Consigne 1 -
Recopiez la partie des entrées qui va de leur début jusqu'à la ligne contenant « entamos el desarrollo », celle-ci comprise, en remplaçant « Entradas » par « Billets » et sans rien changer d'autre.

Texte fourni -
Elle est jeune, elle est belle, elle croyait en l’avenir, elle croyait en la vie. Elle a passé sa jeunesse, la fleur de l’âge, à faire des études. Ensuite, elle a attendu, attendu, mais rien ne venait. Elle est refoulée dès la porte d’entrée quand elle vient déposer un CV ou demander à rencontrer le responsable du personnel… «Vous avez quelqu’un?»… «Non, je n’ai que Dieu…». «Eh bien, désolé mademoiselle… faudra chercher ailleurs, et puis l’histoire-Géo ça ne sert à rien, on n’a pas de poste pour vous, fallait pas faire cette filière… c’est votre erreur!».
Elle croit alors que c’est son erreur. Qu’elle est bête à la fin, qu’elle est hors de son temps.
Et puis non, peut-être pas, pas tant que ça, c’est pas sa faute, c’est celle des ses parents, qui n’ont pas su l’orienter, ou mieux, celle de l’Etat. Mais pourquoi accepte-t-il tant de monde dans ces filières s’il n’y a rien derrière…? Comment on est sensé manger nous? En vendant des cartes peut être?

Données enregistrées
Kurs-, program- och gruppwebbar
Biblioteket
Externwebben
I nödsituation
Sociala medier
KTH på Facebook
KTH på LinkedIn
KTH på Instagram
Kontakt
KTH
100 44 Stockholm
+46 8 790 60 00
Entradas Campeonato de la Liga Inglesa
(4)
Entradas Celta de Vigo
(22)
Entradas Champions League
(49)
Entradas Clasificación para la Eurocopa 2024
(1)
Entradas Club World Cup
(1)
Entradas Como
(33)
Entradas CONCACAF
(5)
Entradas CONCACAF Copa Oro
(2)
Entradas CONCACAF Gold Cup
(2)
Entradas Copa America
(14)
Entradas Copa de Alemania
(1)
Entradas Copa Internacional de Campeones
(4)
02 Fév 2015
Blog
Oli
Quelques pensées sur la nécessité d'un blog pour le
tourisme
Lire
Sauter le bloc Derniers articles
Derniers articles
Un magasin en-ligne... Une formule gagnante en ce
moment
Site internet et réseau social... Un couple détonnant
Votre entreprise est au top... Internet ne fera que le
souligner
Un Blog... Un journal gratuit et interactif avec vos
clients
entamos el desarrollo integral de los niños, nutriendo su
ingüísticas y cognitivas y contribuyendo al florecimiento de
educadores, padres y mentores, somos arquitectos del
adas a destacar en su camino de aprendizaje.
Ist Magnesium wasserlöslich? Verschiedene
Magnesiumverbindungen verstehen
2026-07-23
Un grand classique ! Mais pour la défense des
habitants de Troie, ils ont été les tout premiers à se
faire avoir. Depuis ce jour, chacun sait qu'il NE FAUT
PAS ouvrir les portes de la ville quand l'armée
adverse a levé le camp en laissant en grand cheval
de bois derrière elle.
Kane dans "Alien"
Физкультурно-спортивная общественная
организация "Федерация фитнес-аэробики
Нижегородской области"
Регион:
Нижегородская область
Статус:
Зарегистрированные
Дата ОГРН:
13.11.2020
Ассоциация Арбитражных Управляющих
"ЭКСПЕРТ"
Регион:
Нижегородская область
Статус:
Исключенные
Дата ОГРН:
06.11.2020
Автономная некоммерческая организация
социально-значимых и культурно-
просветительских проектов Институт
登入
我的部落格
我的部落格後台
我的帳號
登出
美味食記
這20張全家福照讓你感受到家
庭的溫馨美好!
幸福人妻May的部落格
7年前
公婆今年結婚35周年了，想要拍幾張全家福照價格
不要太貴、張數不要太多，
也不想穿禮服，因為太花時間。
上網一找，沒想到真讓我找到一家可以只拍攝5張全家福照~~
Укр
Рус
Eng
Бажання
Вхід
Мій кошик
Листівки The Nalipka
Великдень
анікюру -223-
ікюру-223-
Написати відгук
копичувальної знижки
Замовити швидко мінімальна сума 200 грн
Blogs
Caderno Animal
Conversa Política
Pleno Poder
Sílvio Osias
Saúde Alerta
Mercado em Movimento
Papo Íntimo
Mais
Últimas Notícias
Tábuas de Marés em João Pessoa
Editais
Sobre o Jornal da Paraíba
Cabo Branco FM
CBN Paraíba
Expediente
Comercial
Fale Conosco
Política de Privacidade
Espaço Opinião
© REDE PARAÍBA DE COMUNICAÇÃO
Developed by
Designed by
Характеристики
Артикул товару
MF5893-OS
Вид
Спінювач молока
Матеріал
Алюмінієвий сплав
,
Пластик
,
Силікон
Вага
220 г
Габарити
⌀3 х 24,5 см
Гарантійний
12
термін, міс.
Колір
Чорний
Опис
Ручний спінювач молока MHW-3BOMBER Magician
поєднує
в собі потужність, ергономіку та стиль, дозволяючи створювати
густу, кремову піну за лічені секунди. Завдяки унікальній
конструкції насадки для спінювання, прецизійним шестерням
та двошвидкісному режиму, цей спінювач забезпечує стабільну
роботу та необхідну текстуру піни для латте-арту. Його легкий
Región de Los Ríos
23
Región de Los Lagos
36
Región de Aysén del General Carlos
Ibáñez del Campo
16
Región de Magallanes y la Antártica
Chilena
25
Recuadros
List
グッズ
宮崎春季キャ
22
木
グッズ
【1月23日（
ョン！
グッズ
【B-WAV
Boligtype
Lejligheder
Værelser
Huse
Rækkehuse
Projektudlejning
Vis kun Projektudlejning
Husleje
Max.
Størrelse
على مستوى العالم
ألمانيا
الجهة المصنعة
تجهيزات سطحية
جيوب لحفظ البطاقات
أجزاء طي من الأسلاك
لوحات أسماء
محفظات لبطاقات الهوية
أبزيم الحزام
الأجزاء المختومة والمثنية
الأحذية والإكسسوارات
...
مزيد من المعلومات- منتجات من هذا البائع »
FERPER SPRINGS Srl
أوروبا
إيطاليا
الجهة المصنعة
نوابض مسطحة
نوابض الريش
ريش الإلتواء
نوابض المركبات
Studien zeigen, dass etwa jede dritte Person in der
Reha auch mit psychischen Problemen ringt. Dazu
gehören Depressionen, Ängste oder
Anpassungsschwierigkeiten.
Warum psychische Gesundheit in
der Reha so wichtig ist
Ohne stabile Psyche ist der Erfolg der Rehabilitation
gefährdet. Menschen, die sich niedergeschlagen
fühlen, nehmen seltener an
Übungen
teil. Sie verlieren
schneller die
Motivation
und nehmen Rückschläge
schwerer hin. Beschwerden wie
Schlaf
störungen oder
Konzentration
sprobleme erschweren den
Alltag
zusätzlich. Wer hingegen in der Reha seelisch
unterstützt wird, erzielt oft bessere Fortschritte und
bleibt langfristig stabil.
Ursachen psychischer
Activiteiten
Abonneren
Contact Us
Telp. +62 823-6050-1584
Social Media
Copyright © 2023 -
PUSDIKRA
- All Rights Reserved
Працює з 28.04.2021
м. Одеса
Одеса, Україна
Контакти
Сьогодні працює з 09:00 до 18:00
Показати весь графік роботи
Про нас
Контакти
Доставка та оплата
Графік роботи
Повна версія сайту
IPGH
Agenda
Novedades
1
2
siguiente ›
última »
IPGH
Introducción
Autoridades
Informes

Consigne 2 -
Poursuivez le texte sur la jeune diplômée sans emploi à partir de l'endroit où il s'arrête.

Réponse 1 -
Kurs-, program- och gruppwebbar
Biblioteket
Externwebben
I nödsituation
Sociala medier
KTH på Facebook
KTH på LinkedIn
KTH på Instagram
Kontakt
KTH
100 44 Stockholm
+46 8 790 60 00
Billets Campeonato de la Liga Inglesa
(4)
Billets Celta de Vigo
(22)
Billets Champions League
(49)
Billets Clasificación para la Eurocopa 2024
(1)
Billets Club World Cup
(1)
Billets Como
(33)
Billets CONCACAF
(5)
Billets CONCACAF Copa Oro
(2)
Billets CONCACAF Gold Cup
(2)
Billets Copa America
(14)
Billets Copa de Alemania
(1)
Billets Copa Internacional de Campeones
(4)
02 Fév 2015
Blog
Oli
Quelques pensées sur la nécessité d'un blog pour le
tourisme
Lire
Sauter le bloc Derniers articles
Derniers articles
Un magasin en-ligne... Une formule gagnante en ce
moment
Site internet et réseau social... Un couple détonnant
Votre entreprise est au top... Internet ne fera que le
souligner
Un Blog... Un journal gratuit et interactif avec vos
clients
entamos el desarrollo integral de los niños, nutriendo su

Réponse 2 -
Elle avait toujours les cheveux en l’air -de beaux cheveux du reste-, déjà châtains, et qu’elle a encore décolorés. D’où un blond criant, sur une peau blanche, et un corps assez féminin… Mais ça avait l’air d’être une malédiction plutôt qu’une bénédiction, ou un don de la nature. Elle commençait à entendre des gros mots dans la rue, dans le métro, à avoir honte de son corps, de ses formes… N’a-t-on pas le droit d’être femme? C’est si mauvais d’être belle?
Et puis ça se gâte de jour en jour, on ne mange plus de viande à la maison. Samedi soir, avant, on achetait des gâteaux, maintenant c’est 100 g de cacahuètes, la vie devient si chère… Et il n’y a pas l’ombre d’un homme: Oh mon prince charmant, où es tu? Quand est-ce que tu viens me sortir de là …?
Et puis «m… à la fin!» (je ne sais pas si le rédacteur en chef va effacer ce mot…). Tout va si mal on dirait, peut-être que c’est Dieu qui nous punit de s’être si éloignés de lui?! De la bonne parole, portée fort heureusement par ces hommes si pieux dans les télés par satellite….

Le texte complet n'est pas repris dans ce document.